Employees in open enrollment season at their workplaces have a chance to ensure they get the most out of their benefits – and their paychecks. For example, enrolling in a health savings account can reduce their taxes. And retirement savings can go beyond planning for the future, with 401(k) tax benefits to make saving more affordable now.

401(k) tax benefits make saving more affordable

Contributions to a 401(k) are not subject to income tax. This reduces an employee’s taxable income and potentially the tax bill. This gives the taxpayer more take-home pay compared to other savings accounts that do not offer pretax benefits.

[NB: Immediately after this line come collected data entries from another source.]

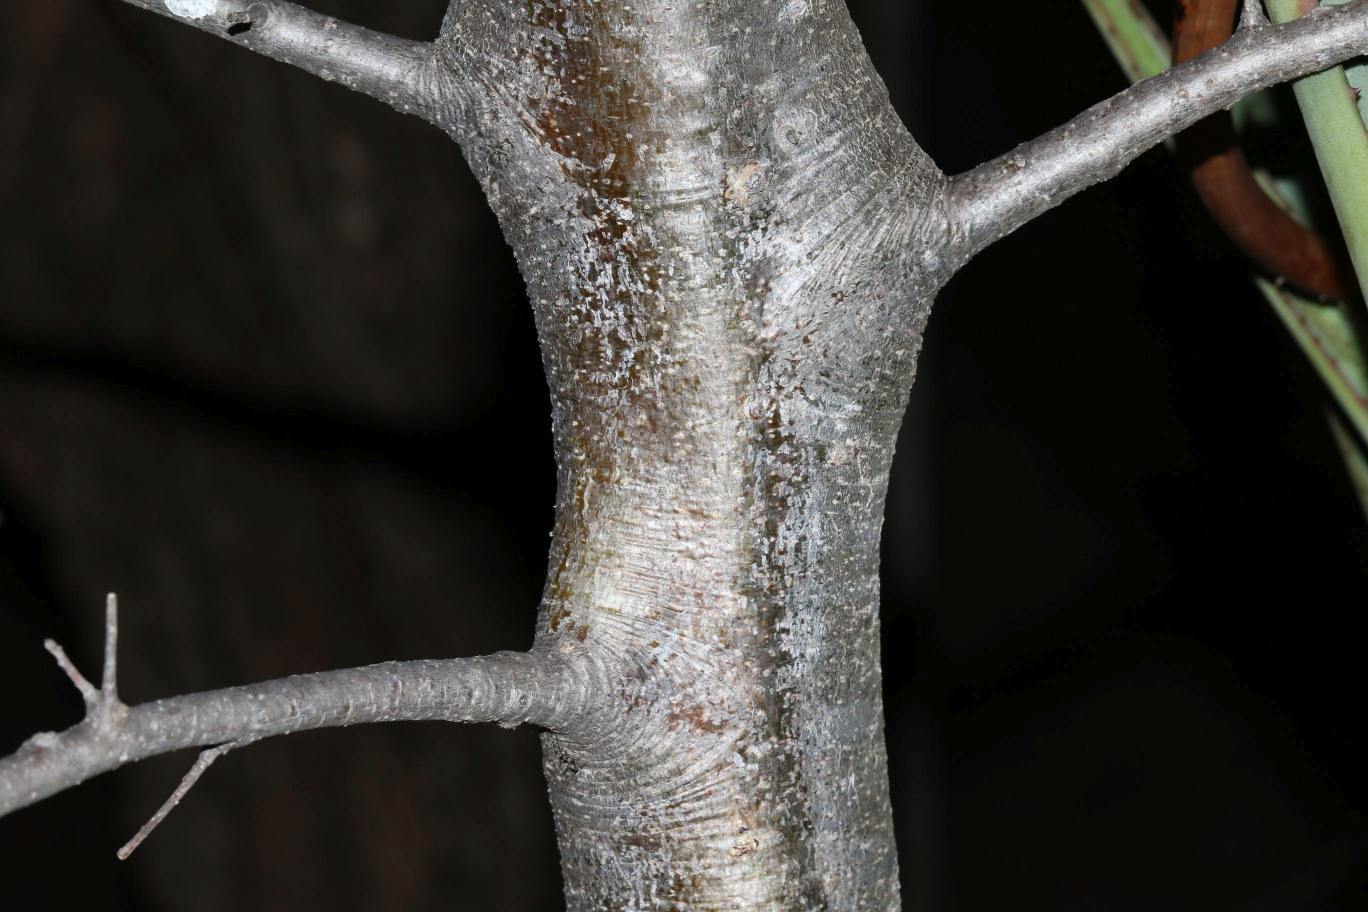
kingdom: Plantae
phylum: Tracheophyta
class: Magnoliopsida
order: Sapindales
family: Burseraceae
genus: Commiphora
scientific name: Commiphora mollis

Taxpayers can contribute as much as $18,000 in 2015. Those 50 and older can make “catch-up” contributions of an additional $6,500 in 2015. An employee with a marginal tax rate of 25 percent could save $4,500 to $6,125 in taxes by maxing out their 401(k) contributions.

401(k) tax benefits make saving go further

Many employers match their employees’ 401(k) contributions up to a certain amount or percentage. Not only does the employer match get the same pretax benefit, but the employer’s contributions do not count toward the contribution limits set for the employee. An employer 401(k) match is tax free money to the taxpayer, who does not have to pay tax on the contribution as income and can continue to receive tax benefits for their own contributions.

401(k) tax benefits have some limits

The money in a 401(k) isn’t tax free forever. When a taxpayer turns 59½, they may begin to take distributions from their 401(k) (if plan rules allow for distributions) without a penalty. However, they will pay income taxes on the distributions. If they take distributions before their 59½ birthday, they will pay income taxes and a 10 percent penalty for the early withdrawal unless an exception applies.

Taxpayers generally must begin taking required minimum distributions (RMDs) for the year in which they turn 70½. If they do not take RMDs after the required beginning date, they will have to pay a 50 percent penalty on the minimum they did not withdraw.

Additional qualification requirements and contribution limits could influence specific situations for individual taxpayers. Anyone wishing to maximize their 401(k) tax benefits this open enrollment season should talk to a trusted tax professional about their situation.